The evidence base supporting the safety and efficacy of the Spring TMS device includes a published randomized, double-blind, sham-controlled clinical trial conducted in patients with migraine with aura (Lancet Neurol. 2010;9:373-80).
 
In addition, at the international congress Dr. Mark W. Weatherall of the University of Edinburgh, Scotland, presented the first results of an ongoing multicenter U.K. postmarketing study of the single-pulse transcranial magnetic stimulation device as used in clinical practice. The study population consisted of 13 patients with migraine without aura and 24 having migraine with aura who had been using the device for at least 3 months and collectively had treated 777 attacks.


Efficacy reports were:


·73% of patients said the device showed good to excellent efficacy, reducing or even alleviating migraine pain. Sixty-three percent pronounced the therapy effective in diminishing other migraine symptoms.


·55% reported a reduction in the number of headache days per month.


The mean attack duration was 2.46 days before transcranial magnetic stimulation therapy and 0.77 days after subjects started using the device. The benefits were reproducible over the 3-month study period and beyond, and no adverse events were reported, he said.


Dr. Jean Schoenen presented the first randomized trial data on the Cefaly device. The supraorbital transcutaneous neurostimulation device has been available in Europe for 5 years, but until now it had no supporting data from controlled trials.
 
The device consists of a thin silver band that looks like something out of Star Trek. It is hooked over the ears and worn across the forehead like futuristic sunglasses. Patients don it once daily for 20 minutes. The investigators set the programmable device to deliver a square pulse at 60 Hz, 300 microseconds, and a maximum of 14.99 mA.
                                                                                                                                                                             
The 3-month, multicenter, double-blind, sham-controlled Belgian study involved 67 patients with episodic migraine. The mean number of headache-days per month dropped significantly, from 6.9 at baseline to 4.9 at 3 months in the Cefaly group but was unchanged in controls. Thirty-eight percent of patients using the active device experienced at least a 50% reduction in their number of headache-days per month, compared with 12% of controls. Monthly consumption of triptans for acute therapy was reduced by 36% in the Cefaly-treated patients as a whole and by 75% in the Cefaly responders, reported Dr. Schoenen of the University of Liege, Belgium.

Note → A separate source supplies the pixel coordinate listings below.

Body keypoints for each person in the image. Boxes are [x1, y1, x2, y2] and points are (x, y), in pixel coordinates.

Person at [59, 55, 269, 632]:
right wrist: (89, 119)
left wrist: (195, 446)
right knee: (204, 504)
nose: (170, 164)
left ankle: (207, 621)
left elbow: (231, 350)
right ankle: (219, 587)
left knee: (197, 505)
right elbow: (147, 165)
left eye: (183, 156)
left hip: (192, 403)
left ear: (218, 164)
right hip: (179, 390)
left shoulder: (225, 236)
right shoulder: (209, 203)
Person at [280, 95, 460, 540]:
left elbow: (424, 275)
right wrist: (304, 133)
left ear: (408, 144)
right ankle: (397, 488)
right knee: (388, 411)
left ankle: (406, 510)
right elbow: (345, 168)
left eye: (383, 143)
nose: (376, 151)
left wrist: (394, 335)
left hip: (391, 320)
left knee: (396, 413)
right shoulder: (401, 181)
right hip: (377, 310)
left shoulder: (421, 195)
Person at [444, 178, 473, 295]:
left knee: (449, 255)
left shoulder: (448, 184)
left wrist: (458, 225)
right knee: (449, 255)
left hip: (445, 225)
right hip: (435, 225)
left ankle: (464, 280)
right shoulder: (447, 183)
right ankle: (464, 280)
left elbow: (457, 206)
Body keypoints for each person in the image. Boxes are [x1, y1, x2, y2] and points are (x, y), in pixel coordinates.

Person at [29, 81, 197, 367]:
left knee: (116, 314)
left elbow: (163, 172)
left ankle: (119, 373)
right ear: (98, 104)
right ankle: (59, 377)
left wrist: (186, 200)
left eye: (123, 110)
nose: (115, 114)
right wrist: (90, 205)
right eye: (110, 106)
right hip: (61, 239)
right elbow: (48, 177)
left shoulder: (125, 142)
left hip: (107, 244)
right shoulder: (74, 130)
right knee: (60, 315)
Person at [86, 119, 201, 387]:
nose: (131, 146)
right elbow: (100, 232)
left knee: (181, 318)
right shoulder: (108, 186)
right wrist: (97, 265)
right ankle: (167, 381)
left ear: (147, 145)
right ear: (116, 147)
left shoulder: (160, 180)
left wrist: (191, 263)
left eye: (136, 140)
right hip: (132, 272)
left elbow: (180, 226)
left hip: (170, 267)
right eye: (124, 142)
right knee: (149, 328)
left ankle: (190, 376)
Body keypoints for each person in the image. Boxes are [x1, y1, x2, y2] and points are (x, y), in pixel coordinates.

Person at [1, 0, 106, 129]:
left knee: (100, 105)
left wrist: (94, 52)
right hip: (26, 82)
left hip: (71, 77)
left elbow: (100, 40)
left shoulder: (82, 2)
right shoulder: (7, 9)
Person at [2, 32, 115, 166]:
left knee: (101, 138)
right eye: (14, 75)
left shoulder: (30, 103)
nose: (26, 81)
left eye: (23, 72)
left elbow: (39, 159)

To get a crude idea of how supraorbital transcutaneous neurostimulation stacks up against standard prophylactic drug therapy, Dr. Schoenen turned to the extensive published randomized trial literature on topiramate. While the 50% or greater responder rate in the Cefaly trial was 38%, in the pooled topiramate data it’s 45%. Moreover, topiramate was associated with an impressive average 48% reduction in the number of migraine attacks per month, compared with a 19% decrease with the Cefaly device.


On the other hand, one in four patients assigned to topiramate in the randomized trials dropped out due to side effects. No one experienced any adverse effects from the device therapy, he noted.


This was an investigator-initiated study carried out by the Belgian Headache Society and sponsored by STX-Med, which markets the Cefaly device in Europe. Dr. Schoenen is on the advisory boards of St. Jude Medical, Allergan, and ATI. Dr. Ahmed, Dr. Shields, and Dr. Weatherall are on the speakers bureau for eNeura Therapeutics.